Pour développer une FTN, une
entreprise doit s’installer et produire à l’étranger. Elle peut le faire de
deux façons :
-
Construire de toutes pièces un nouveau site de production
-
Racheter un site de production étranger : IDE
(investissement direct à l’étranger) c’est lorsqu’une FTN, en investissant à
l’étranger, prend le contrôle de plus de 10% de la valeur d’une entreprise étrangère.
En
dessous de 10%, on parle d’investissement de portefeuille et on
considère que cet investissement est uniquement financier et non pas dans un
but productif.
2- Pourquoi
les entreprises s’ouvrent-elles au commerce international ?

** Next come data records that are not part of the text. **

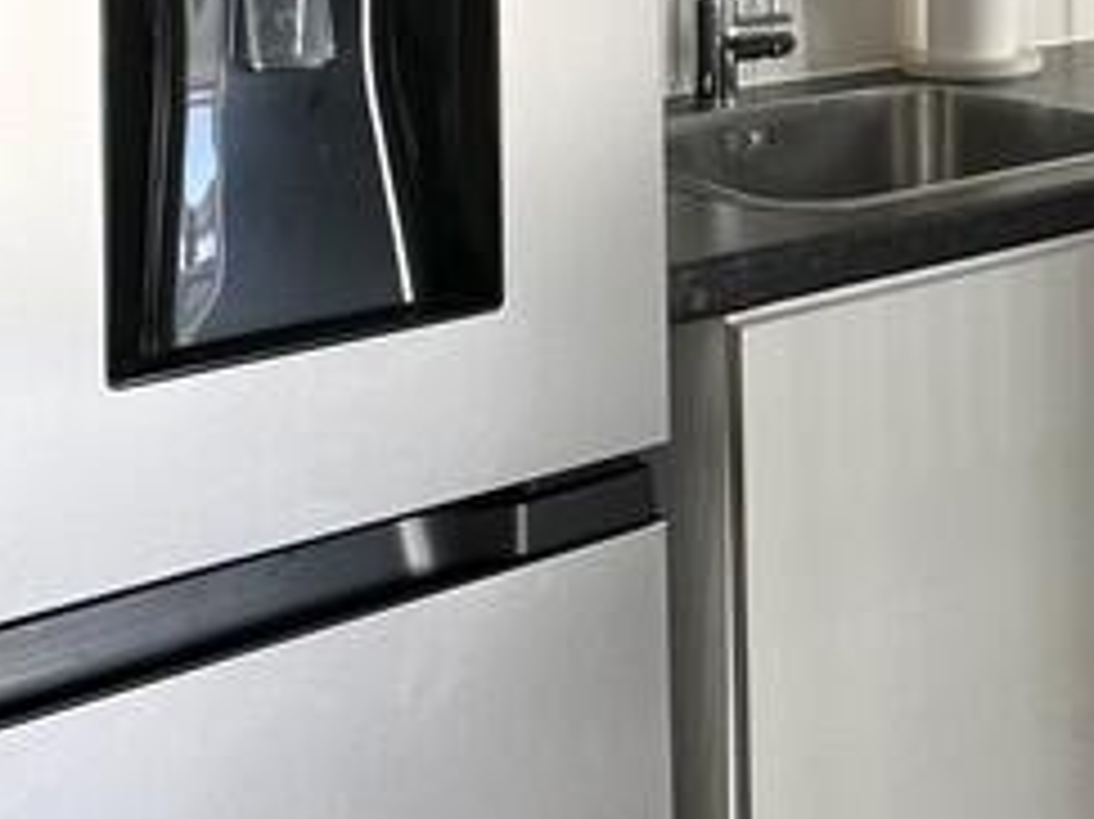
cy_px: -216
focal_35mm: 59
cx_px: 1108
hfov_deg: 30.3
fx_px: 1864
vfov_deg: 22.4
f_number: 2.2
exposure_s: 1/99
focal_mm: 2.22
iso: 64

La compétitivité mesure la capacité d’une entreprise à faire face à la concurrence
étrangère. On distingue deux types de compétitivité :
-
La compétitivité prix : l’entreprise cherche à
vendre à des prix inférieurs à ceux de ses concurrents (s’implanter dans un pays où la main d’œuvre est peu chère, s’implanter
dans un pays à faible taux d’imposition)
-
La compétitivité hors-prix : l’entreprise
cherche à vendre sur les autres variables que le prix, sur la qualité (développement technologique innovant, SAV
de qualité, production hors gamme, faibles normes)
è Les stratégies de localisation des FTN sont diverses. En
fonction du type de compétitivité recherchée, les FTN se développent plutôt au
Nord, au Sud ou dans les pays émergents.
B-
Impacts des FTN sur les pays d’accueil et de départ des IDE
Ø Pays
d’accueil :
-
Avantages : hausse de la production
(croissance), baisse du chômage, hausse du pouvoir d’achat, transfert
technologique (installation de capital
« de pointe » dans le pays).
-
Inconvénients : déstabilisation des
producteurs nationaux (concurrence avec
de très grandes entreprises), risque de dumping social et fiscal (droit du travail, impôts) qui
compromettent le développement du pays, politique du moins disant.
Ø Pays
de départ :
-
Avantages : baisse des prix. Si le pays de
départ est du Nord, il gardera des emplois qualifiés et délocalisera uniquement
les emplois à faible valeur ajoutée.
-
Inconvénients : les délocalisations amènent
à une hausse du chômage en particulier pour les travailleurs les moins
qualifiées, menace sur les protections sociales.